Nesse ponto da história, Walcyr uniu passado e presente, ao aproximar uma tradição japonesa das dificuldades por que passam os decasséguis no Japão. Quando vê a chance de voltar para o Brasil, Keiko trata de resgatar a prima Hoshi, papel de Camila Chiba, que, desempregada, tenta sobreviver nas ruas de Tóquio.

É uma história que Camila conhece bem: os avós dela, japoneses, casaram-se graças a um miai; e ela mesma foi, em 2007, operária de uma fábrica de celulares em Tóquio. "Foi um ano antes da crise econômica. De repente, a produção da fábrica despencou, e eu precisava trabalhar para pagar a passagem de volta. Foi muito difícil", conta ela, que deu um grande susto nos pais quando anunciou que batalharia pela carreira de atriz - ainda pouco comum entre orientais.

"Mas o mercado está se abrindo, e acho que a novela vai contribuir para isso", aposta. "Minha família ficou feliz quando passei no teste para a novela, mas todo mundo falou ‘você não vai falar daquele jeito né?’, diz, referindo-se ao modo caricato de falar dos "pasteleiros de novela". "A gente tem um pouco desse anseio, de que a cultura japonesa seja mostrada de uma maneira legal."
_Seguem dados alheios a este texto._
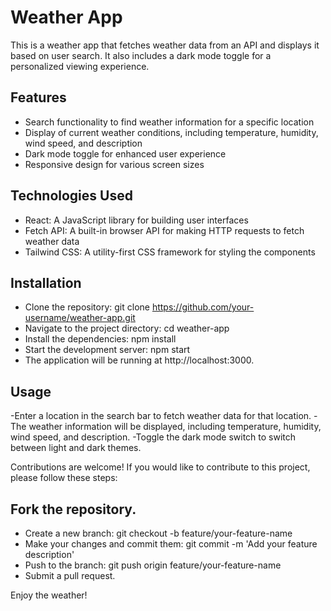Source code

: # Weather App
This is a weather app that fetches weather data from an API and displays it based on user search. It also includes a dark mode toggle for a personalized viewing experience.

## Features
- Search functionality to find weather information for a specific location
- Display of current weather conditions, including temperature, humidity, wind speed, and description
- Dark mode toggle for enhanced user experience
- Responsive design for various screen sizes

## Technologies Used
- React: A JavaScript library for building user interfaces
- Fetch API: A built-in browser API for making HTTP requests to fetch weather data
- Tailwind CSS: A utility-first CSS framework for styling the components

## Installation
- Clone the repository: git clone https://github.com/your-username/weather-app.git
- Navigate to the project directory: cd weather-app
- Install the dependencies: npm install
- Start the development server: npm start
- The application will be running at http://localhost:3000.

## Usage
-Enter a location in the search bar to fetch weather data for that location.
-The weather information will be displayed, including temperature, humidity, wind speed, and description.
-Toggle the dark mode switch to switch between light and dark themes.


Contributions are welcome! If you would like to contribute to this project, please follow these steps:

## Fork the repository.
- Create a new branch: git checkout -b feature/your-feature-name
- Make your changes and commit them: git commit -m 'Add your feature description'
- Push to the branch: git push origin feature/your-feature-name
- Submit a pull request.


Enjoy the weather!
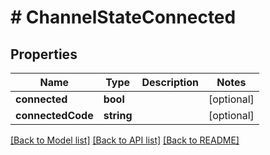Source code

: # # ChannelStateConnected

## Properties

Name | Type | Description | Notes
------------ | ------------- | ------------- | -------------
**connected** | **bool** |  | [optional]
**connectedCode** | **string** |  | [optional]

[[Back to Model list]](../../README.md#models) [[Back to API list]](../../README.md#endpoints) [[Back to README]](../../README.md)
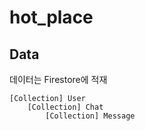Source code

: # hot_place


## Data

데이터는 Firestore에 적재

    [Collection] User
        [Collection] Chat
            [Collection] Message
Estereótipo. Atriz formada que vinha trabalhando há dois anos como produtora de teatro, Camila não nega que tenha posto seu biotipo na balança na hora de decidir pela carreira de atriz. "Nunca fui rejeitada num teste por ser oriental, mas é porque eu só ia a testes para papeis mais genéricos", diz.

Tão italiana quanto japonesa, Luana intervém: "Já aconteceu de eu fazer um teste para protagonista e acabar pegando um papel secundário, porque acharam que eu tinha ‘algo de oriental’. Parece que japonês só pode ser protagonista em comercial de eletrônicos...", protesta ela, com bom humor.